Fifty-two percent of Arizona voters surveyed said they were less likely to vote for Jeff Flake in 2018 because of his vote supporting various Republican plans.
The Republican push to overhaul the US healthcare system has taken a toll on Sen. Jeff Flake's popularity, according to a new poll.
The poll, from the Democratic firm Public Policy Polling, found that the Arizona senator's support of the GOP's healthcare push had hurt voters' opinions of him.
Overall, 52% of Arizona voters surveyed for the poll said they were less likely to vote for Flake in his 2018 reelection bid because of his vote in support of the various Republican plans. Twenty-six percent said they were more likely to vote for him because of the vote, and 20% said it made no difference.
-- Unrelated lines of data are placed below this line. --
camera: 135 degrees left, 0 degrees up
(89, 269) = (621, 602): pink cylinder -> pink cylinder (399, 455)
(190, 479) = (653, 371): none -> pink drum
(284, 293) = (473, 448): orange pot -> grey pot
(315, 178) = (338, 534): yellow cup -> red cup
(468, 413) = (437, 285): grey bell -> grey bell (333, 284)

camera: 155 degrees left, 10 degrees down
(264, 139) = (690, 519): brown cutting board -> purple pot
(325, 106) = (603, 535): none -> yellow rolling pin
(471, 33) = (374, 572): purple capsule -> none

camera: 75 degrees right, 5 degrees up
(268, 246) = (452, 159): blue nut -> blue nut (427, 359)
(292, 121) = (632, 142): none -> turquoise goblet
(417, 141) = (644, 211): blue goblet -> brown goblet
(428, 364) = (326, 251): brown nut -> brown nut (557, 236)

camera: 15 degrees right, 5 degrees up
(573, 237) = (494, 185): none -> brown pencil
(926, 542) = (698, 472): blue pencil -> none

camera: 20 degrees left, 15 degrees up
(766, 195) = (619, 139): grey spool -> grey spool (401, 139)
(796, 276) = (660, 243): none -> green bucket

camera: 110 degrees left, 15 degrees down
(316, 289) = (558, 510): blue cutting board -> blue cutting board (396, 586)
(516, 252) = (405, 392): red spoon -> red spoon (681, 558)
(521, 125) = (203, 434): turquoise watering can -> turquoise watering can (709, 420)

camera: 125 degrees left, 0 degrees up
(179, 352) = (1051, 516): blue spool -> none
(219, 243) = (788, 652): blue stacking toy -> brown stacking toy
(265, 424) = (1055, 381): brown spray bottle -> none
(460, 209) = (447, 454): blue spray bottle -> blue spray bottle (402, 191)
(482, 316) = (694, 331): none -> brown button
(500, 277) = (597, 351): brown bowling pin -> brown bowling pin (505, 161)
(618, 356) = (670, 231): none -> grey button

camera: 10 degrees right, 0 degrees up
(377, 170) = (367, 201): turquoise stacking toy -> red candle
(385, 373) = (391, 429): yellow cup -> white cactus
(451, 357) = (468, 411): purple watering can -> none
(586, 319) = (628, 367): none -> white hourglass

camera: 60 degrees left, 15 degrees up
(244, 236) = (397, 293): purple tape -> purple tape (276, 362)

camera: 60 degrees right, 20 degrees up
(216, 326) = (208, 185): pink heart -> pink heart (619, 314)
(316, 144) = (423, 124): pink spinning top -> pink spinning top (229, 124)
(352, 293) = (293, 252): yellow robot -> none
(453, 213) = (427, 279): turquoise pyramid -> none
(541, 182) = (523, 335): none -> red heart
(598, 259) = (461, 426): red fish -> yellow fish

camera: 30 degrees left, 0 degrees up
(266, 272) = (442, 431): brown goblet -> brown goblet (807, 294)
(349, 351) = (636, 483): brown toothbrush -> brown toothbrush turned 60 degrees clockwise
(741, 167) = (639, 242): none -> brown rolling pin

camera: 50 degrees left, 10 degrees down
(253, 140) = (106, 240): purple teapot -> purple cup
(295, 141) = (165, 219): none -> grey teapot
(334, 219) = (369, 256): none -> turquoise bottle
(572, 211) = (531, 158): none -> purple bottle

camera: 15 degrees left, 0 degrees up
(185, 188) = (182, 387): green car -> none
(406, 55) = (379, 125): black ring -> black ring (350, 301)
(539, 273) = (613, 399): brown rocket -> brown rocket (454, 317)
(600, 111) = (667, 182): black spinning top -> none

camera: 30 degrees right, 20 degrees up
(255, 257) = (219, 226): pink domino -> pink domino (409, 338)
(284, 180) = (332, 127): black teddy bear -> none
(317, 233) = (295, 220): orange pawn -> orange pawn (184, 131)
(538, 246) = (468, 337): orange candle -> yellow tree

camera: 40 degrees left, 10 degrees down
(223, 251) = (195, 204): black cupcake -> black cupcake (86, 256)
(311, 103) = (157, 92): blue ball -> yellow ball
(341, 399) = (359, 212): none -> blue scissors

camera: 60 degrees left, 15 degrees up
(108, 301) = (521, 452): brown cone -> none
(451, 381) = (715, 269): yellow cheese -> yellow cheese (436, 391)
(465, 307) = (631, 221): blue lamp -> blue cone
Just 31% of those surveyed said they would vote for Flake if the election were held immediately, compared with 47% saying they would vote for a generic Democratic opponent. The poll also found that 62% of Arizonans disapproved of Flake's performance, while only 18% approved. Just one Democrat, political newcomer Deedra Abboud, has entered the race to challenge Flake
In contrast, Flake's fellow Republican Arizona senator, John McCain, voted against the latest Republican effort to repeal the Affordable Care Act, derailing the GOP healthcare efforts but drawing positive reviews from his state's voters. Fifty-four percent said they approved of McCain's vote, while 40% said they disapproved.
The poll provided some of the first concrete evidence that some GOP members could get dinged for voting in favor of the healthcare push. It may not come as much of a surprise, since the Republican healthcare bill was among the least popular pieces of legislation in decades.
Democrats are capitalizing on the public's distaste for the Republican plans. Rep. Jacky Rosen, the Democratic challenger to Sen. Dean Heller of Nevada in 2018, is already running ads about Heller's vote for the Republican healthcare bills.
Heller originally came out against Senate Republicans' first bill, the Better Care Reconciliation Act, but supported later plans laid out by Senate Republican leadership.